Martine Vik Magnussen was born in Nesøya, in Asker, Norway. She attended a private school, the Kristelig Gymnasium, in Oslo. After leaving school in 2004, she worked for various fashion stores in Oslo, including Massimo Dutti. In 2006, she started a course in medicine in Poland but left after six months. She moved to London in February 2007 and, that autumn, enrolled in Regent's Business School, where Abdulhak was also a student.

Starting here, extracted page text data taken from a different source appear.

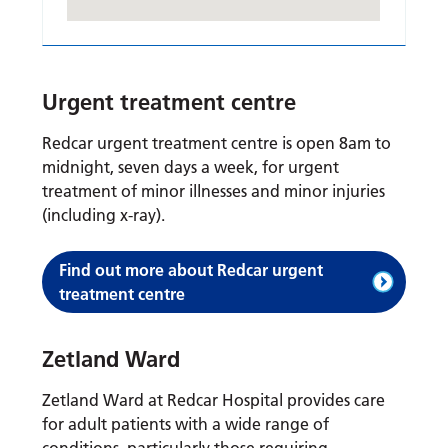
Urgent treatment centre
Redcar urgent treatment centre is open 8am to
midnight, seven days a week, for urgent
treatment of minor illnesses and minor injuries
(including x-ray).
Find out more about Redcar urgent
treatment centre
Zetland Ward
Zetland Ward at Redcar Hospital provides care
for adult patients with a wide range of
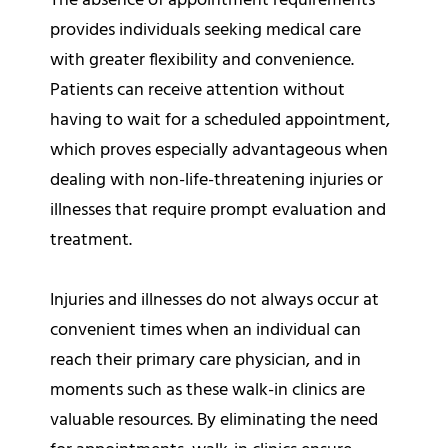
The absence of appointment requirements
provides individuals seeking medical care
with greater flexibility and convenience.
Patients can receive attention without
having to wait for a scheduled appointment,
which proves especially advantageous when
dealing with non-life-threatening injuries or
illnesses that require prompt evaluation and
treatment.
Injuries and illnesses do not always occur at
convenient times when an individual can
reach their primary care physician, and in
moments such as these walk-in clinics are
valuable resources. By eliminating the need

Magnussen's funeral took place at Asker Church on 30 April 2008. On 1 December 2009, hundreds of people joined Magnussen's family in a torchlit procession in Oslo ending at the Foreign Ministry. A spokesperson for the family said that, although they were satisfied with the efforts being made by the Metropolitan Police and British authorities to bring her killer to justice, they were appealing to the Norwegian autorities to do more to put pressure on the Yemeni authorities. After a pre-inquest hearing on 10 February 2010, students at Regent's Business School attended a torchlit vigil in Regent's Park, together with Magnussen's father, and the college principal and chaplain. Magnussen's family returned to Regent's College in June 2010 to host a remembrance event and unveil a tree planted in Magnussen's memory. At the event, Magnussen's father said that he was campaigning for a change in the law that would introduce arrest regulations to prevent "the possibility of using the lack of extradition from a native country to get away with a crime".

Since the murder of their daughter, Magnussen's parents, Odd Petter Magnussen and Kristina Vik, have campaigned to have Abdulhak brought to justice. Odd Petter Magnussen has played the more prominent part, although Kristina Vik gave an interview to Aftenposten in 2018 in which she appealed to Abdulhak's mother to persuade her son to give himself up.

A Norwegian TV documentary about Magnussen's murder, Jakten på den mistenkte (Hunting the suspect) won its category at the 2010 Gullruten awards. In 2023, BBC Two featured a documentary, Murder in Mayfair about the case.